Every year, I have to repeat certain tests in Sioux Falls, one of which is an EGD. Basically, they shove a tube down my throat, take a look at the veins and whatever else looks exciting down there. I'm really hoping it isn't the same scope they used in September. But that was a different kind of scope test, so let's just not go there! I made my appointment for June to do the tests. I had to change the date. I'll be riding the medical shuttle from Pierre to Sioux Falls very early that morning, and meeting mom at the clinic. I had no thoughts about the date.
Last summer, I got sick and wound up in the hospital on June 8. So, my tests are exactly one year from my major episodes with the liver disease. I don't know why I didn't connect them sooner. I wish I could say it was because I forgot when I was sick last year, but it's not. I can tell you down to the exact hour what times and on what dates I was taken to the hospital. I guess that means the the encephalopathy didn't totally scramble my brain permanently.
Why did I just realize that date correlation now? I don't know. I can't sleep (again), so I tend to do a bit of web surfing when that happens. And it just popped into my head. Anyone who knows me will know, of course, that set off a rush of tears. Can't help it, I just get overly emotional anymore. It usually annoys me. It didn't last long--just long enough to realize that in that year, I had a few bumps, but the last five months have been pretty bump free. I want that to continue.
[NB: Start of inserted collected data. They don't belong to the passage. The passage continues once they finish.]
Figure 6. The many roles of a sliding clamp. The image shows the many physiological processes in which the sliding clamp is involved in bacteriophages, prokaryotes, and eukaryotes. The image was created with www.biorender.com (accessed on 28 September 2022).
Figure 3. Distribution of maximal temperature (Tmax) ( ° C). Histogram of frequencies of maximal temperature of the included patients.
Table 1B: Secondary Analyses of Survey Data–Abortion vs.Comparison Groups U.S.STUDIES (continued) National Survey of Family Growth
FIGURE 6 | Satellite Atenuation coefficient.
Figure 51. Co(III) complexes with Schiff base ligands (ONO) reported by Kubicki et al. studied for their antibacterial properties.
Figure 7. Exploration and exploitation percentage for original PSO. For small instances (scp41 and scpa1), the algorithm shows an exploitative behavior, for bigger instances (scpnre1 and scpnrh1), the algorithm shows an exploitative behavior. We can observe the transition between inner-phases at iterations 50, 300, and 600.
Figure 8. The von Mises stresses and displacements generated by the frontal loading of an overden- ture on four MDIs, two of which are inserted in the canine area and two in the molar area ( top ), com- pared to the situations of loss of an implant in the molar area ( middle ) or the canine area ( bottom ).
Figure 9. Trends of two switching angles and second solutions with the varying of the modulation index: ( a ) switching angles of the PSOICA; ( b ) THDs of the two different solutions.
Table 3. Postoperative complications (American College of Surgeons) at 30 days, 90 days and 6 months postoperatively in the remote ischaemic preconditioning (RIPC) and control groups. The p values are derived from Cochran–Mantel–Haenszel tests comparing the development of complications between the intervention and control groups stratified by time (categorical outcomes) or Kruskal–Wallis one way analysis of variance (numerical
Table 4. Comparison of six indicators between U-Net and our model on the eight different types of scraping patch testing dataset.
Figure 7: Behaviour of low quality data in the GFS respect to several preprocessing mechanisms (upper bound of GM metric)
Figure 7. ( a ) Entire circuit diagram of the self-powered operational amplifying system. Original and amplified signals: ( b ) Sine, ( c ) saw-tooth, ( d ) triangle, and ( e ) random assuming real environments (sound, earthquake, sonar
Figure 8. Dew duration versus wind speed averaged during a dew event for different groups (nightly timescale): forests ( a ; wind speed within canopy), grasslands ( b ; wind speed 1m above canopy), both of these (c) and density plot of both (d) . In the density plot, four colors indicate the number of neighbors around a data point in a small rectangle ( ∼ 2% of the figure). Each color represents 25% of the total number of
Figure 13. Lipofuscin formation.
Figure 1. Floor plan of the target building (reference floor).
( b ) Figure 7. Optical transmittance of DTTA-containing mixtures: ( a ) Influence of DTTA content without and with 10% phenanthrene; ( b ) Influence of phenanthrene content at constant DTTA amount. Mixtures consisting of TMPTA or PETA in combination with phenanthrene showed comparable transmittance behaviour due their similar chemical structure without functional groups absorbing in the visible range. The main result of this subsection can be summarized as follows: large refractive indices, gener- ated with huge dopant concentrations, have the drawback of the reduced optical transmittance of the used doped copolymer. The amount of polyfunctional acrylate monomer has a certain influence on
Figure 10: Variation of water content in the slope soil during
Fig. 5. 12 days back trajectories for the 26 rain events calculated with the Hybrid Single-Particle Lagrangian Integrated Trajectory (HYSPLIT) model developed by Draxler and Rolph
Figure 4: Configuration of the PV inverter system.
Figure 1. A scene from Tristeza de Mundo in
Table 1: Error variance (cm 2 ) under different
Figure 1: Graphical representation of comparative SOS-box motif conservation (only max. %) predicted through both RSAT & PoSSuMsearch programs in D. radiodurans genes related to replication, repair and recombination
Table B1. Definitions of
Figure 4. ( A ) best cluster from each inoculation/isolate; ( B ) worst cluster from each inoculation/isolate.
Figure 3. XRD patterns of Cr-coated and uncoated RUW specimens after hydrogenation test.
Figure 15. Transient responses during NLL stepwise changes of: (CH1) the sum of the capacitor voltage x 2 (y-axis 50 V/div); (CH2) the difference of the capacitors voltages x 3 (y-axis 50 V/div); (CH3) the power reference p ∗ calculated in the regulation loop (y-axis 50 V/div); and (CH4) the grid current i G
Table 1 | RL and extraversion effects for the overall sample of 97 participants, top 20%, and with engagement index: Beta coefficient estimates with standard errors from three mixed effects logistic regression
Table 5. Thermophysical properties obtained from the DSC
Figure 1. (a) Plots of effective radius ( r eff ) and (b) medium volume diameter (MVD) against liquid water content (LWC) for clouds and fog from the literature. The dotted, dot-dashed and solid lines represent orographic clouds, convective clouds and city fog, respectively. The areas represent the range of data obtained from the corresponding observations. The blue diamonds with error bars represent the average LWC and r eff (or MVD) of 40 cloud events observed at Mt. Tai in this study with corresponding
I've missed only a few hours of work in that time, so I'm dealing with anything that does come up petty well. I'd like to stay well enough that I can go to a conference at CDC in October for work.
I should probably try to go to bed now and get some sleep. I don't work tomorrow either mom, so hold off on that 7:30 AM call until sometime after 10 AM. Maybe I'll just grab a few grapes first. Or some Jell-O.